Herdenken is ook nadenken

Verslaglegging

De twee minuten stilte op 4 mei om 20.00 uur precies zijn kostbare minuten. ‘Omdat die twee minuten stilte ons verbinden. Niet in een eenheid van denken, maar juist omdat we elkaar in stilte ruimte bieden. We hoeven elkaar even niét te overtuigen van ons eigen gelijk.’ Dat schreef Kustaw Bessems in de Volkskrant die dag.

Verslag: Gemma Eerdmans
Foto’s: Frans Lammerts

De wereld om ons heen is erg onrustig. Oorlogen zijn aan de gang en mensen voelen zich solidair met bepaalde bevolkingsgroepen. We horen dat, we zien dat. Maar op 4 mei heeft iedereen zijn eigen gedachten. Er is het verdriet voelen wanneer men terugdenkt aan de families die niet meer zijn teruggekeerd na de oorlog, omdat ze zijn vermoord. Men denkt aan Nederlandse soldaten die zijn ingezet in buitenlandse missies en die beschadigd terug zijn gekomen. Iets dat je niet altijd ziet aan de buitenkant, maar er wel is. Door dan twee minuten echt stil te zijn, tonen we respect voor elkaar.

Waardige herdenking in Nuenen
Ook in Nuenen was een waardige herdenking. Ondanks de regen hadden heel wat mensen zich verzameld bij het oorlogsmonument ‘Wederopstanding is bevrijding’. Na de kranslegging en het taptoesignaal speelde Brass Band Nuenen het Wilhelmus en was er de toespraak van de burgemeester Madeleine van Toorenburg. Zij refereerde aan het jaar 2004.

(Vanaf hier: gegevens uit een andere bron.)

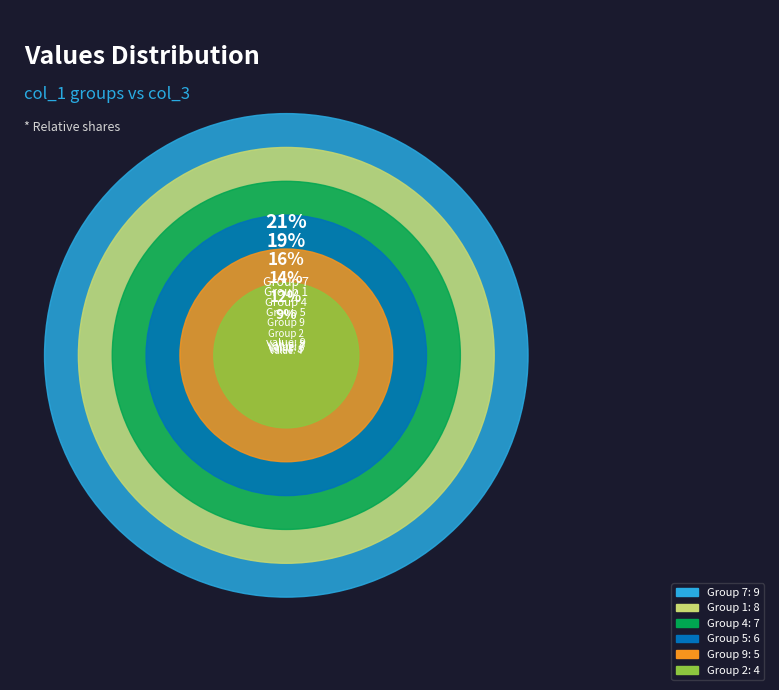

What is the ratio of the value at 1 to the value at 2?

2.0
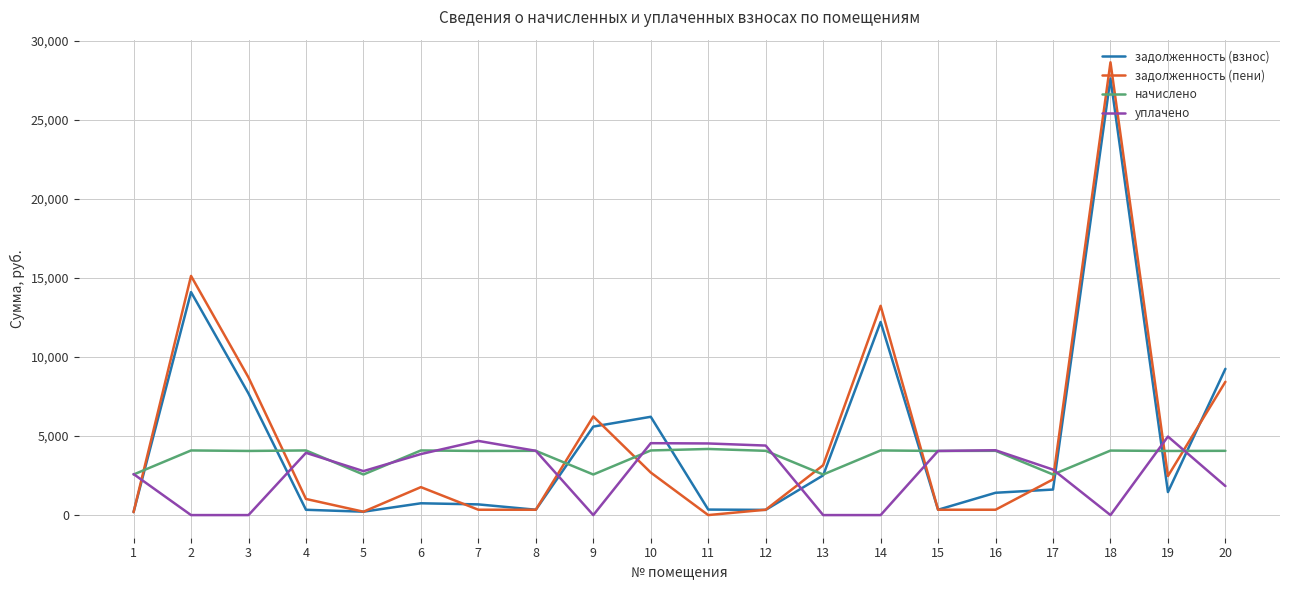

After their last crossing, which series has the higher values: уплачено or задолженность (взнос)?

задолженность (взнос)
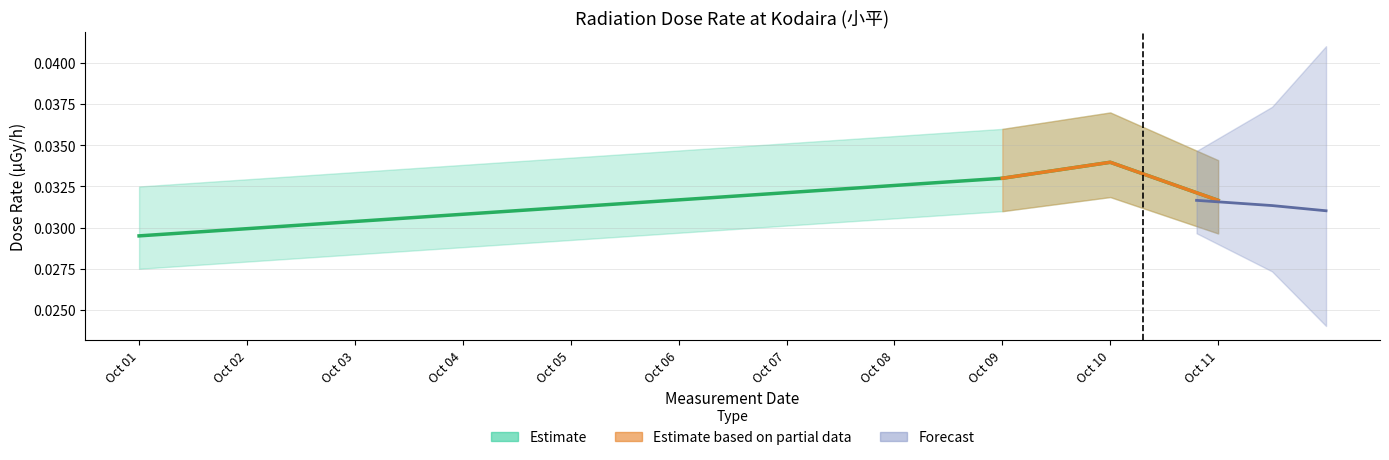

What is the sum of the values at Oct 01 and Oct 10?

0.1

In 2004 ook heel onrustige tijden
‘Ook toen waren het zeer onrustige tijden. Theo van Gogh was vermoord. Brabant werd opgeschrikt door een brand in de Bedir basisschool in Uden. Het trieste dieptepunt tussen hoog oplopende ruzie tussen groepen jongeren. Het bleef lang onrustig. Overal zag je escalaties. In 2005 werd opnieuw in dezelfde school brand gesticht. De daders werden snel opgepakt en overgebracht naar justitiële jeugdinrichting De Leij in Vught. Ik was daar destijds directeur. Ook binnen de muren waren de spanningen behoorlijk opgelopen. Onderlinge afrekeningen moesten natuurlijk voorkomen worden. ’s Nachts klonk door de anders zo stille gangen, dreigende taal over en weer. We kwamen er al snel achter dat de meeste jongens die aan de brandstichting hadden meegedaan, meelopers waren.’

Nationaal Monument Kamp Vught
‘Net naast de justitiële inrichting ligt het Nationaal Monument Kamp Vught, een voormalig concentratiekamp. Op 6 en 7 juni 1943 zijn van daaruit alle Joodse kinderen per trein naar het vernietigingskamp Sobibor gedeporteerd. Meer dan 1000 kinderen vonden de dood. Een indrukwekkend namenmonument herinnert daaraan. Ik besloot een van de raddraaiers mee te nemen naar de herdenking destijds. Volledig ontdaan, lijkbleek, zat hij daar naast mij, kijkend naar de gedenkplaten met de 1269 namen. We wilden de jongen laten zien waar racisme toe kan leiden. We wilden door zijn schild van ongeïnteresseerdheid heendringen. Dat was gelukt!’

Oog in oog staan met geschiedenis
‘Wat deze jongen zag, zouden alle kinderen moeten zien. Wat mij betreft zou dat deel uit moeten maken van ieders opvoeding/opleiding om echt kennis te nemen van uitwassen van racisme, van discriminatie. Het begint dus bij opvoeding en onderwijs. En dan is oog in oog staan met de geschiedenis het meeste doeltreffend, tot de verbeelding sprekend. Ik noem hier expliciet de naam van Piet Swinkels, een jongen van nog maar 19, een verzetsstrijder die zijn toevlucht had gezocht hier in de Gerwense bossen. Ook hij is in kamp Vught vermoord. In hem heb ik net als die andere slachtoffers van de Tweede Wereldoorlog herdacht.’